Autor: Álvaro Correa
Alguna vez habremos oído la sentencia de
que “la indiferencia mata”. Ojalá que sólo la hayamos escuchado, sin haberla sentido
arder en la propia piel.
Es posible que a esta indiferencia,
entendida como insensibilidad o aislamiento de los demás, se haya referido
Albert Einstein al expresar que “la vida es muy peligrosa. No por las personas
que hacen el mal, sino por las que se sientan a ver lo que pasa”.
Y es que somos miembros de la grande
familia humana, en la que cada uno vale por sí mismo como don irrepetible,
único y precioso.
El sólo hecho de crear un vacío entre
nosotros, de nutrir indiferencia por la situación de mi prójimo, es ciertamente
“peligroso”, porque negamos a nuestro corazón el amar sin medida.
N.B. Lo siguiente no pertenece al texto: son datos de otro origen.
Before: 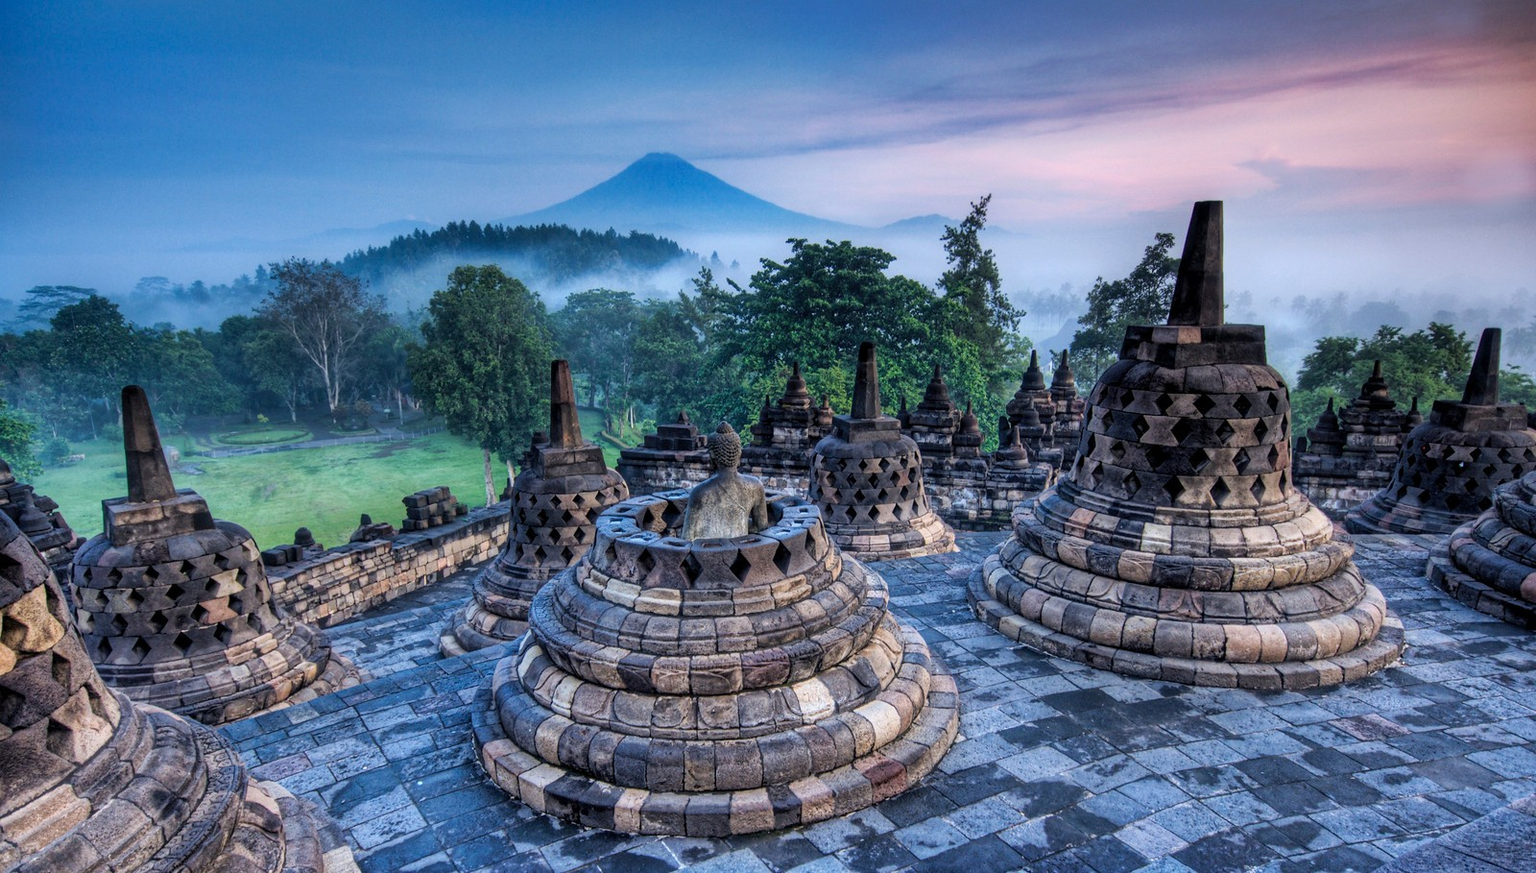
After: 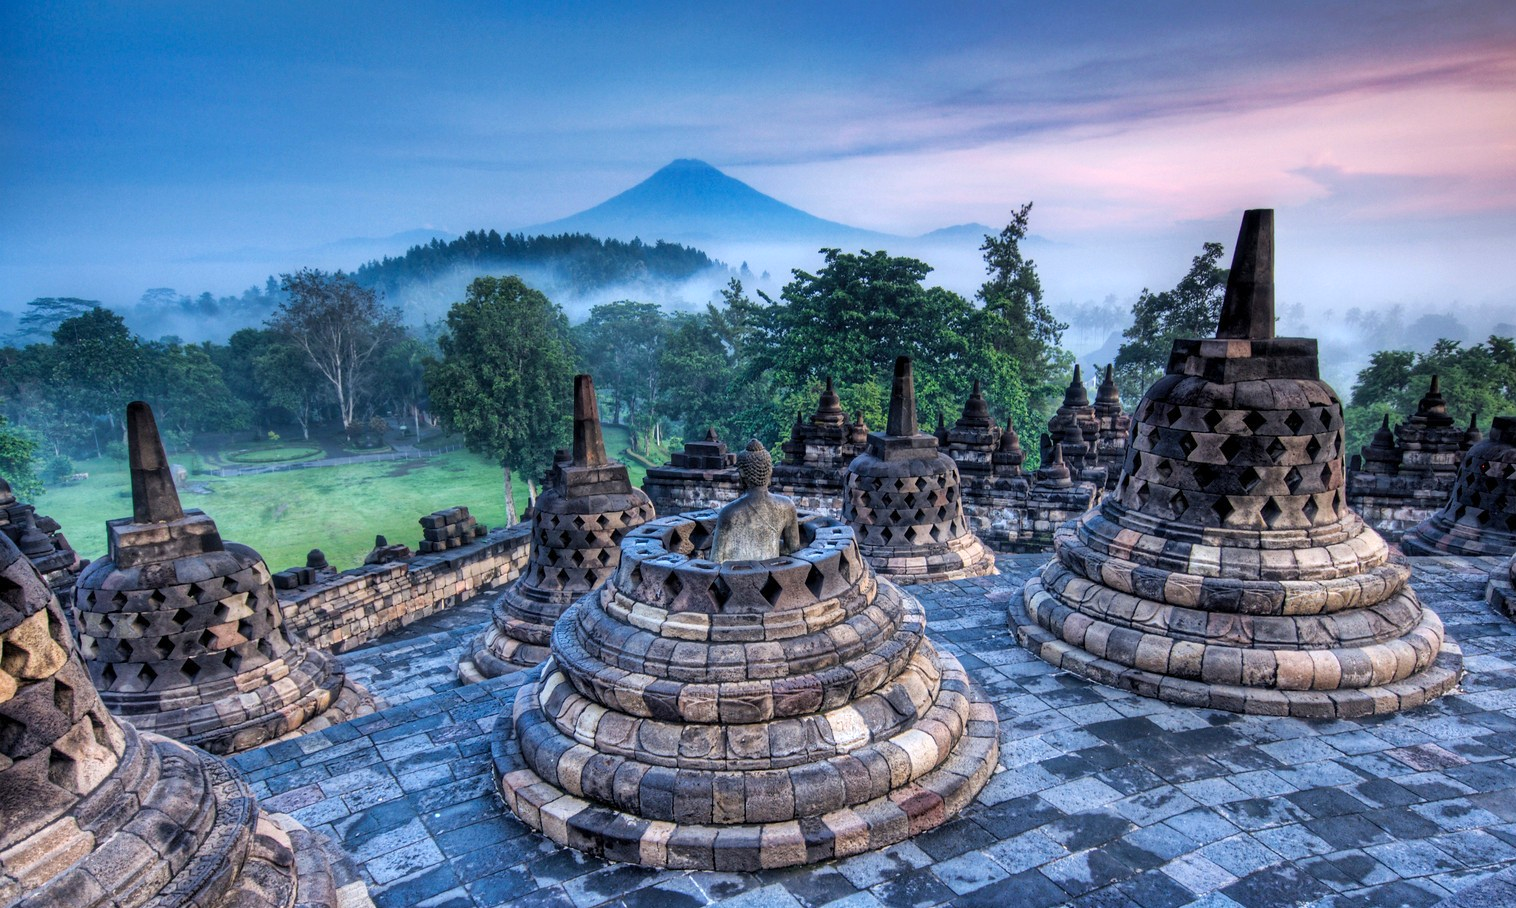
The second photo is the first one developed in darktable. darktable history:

Nos
provocamos un infarto espiritual en el que nosotros somos los primeros
afectados, pero también dañamos a los demás porque los privamos del bien que
les debemos.
Las personas indiferentes son
“peligrosas” para sí mismas porque pierden la fuerza de las motivaciones y de
las creencias; son “peligrosas” para las demás, porque omiten el bien que deben
hacer.
Recordemos esto cada vez que rezamos el
acto de contrición al inicio de cada Santa Misa, cuando expresamos
arrepentimiento por nuestros pecados de omisión.
Dios nos ha creado para amar hasta la
donación plena de nuestra vida. La indiferencia u omisión es como privarnos a
nosotros mismos y a los demás de la vida misma.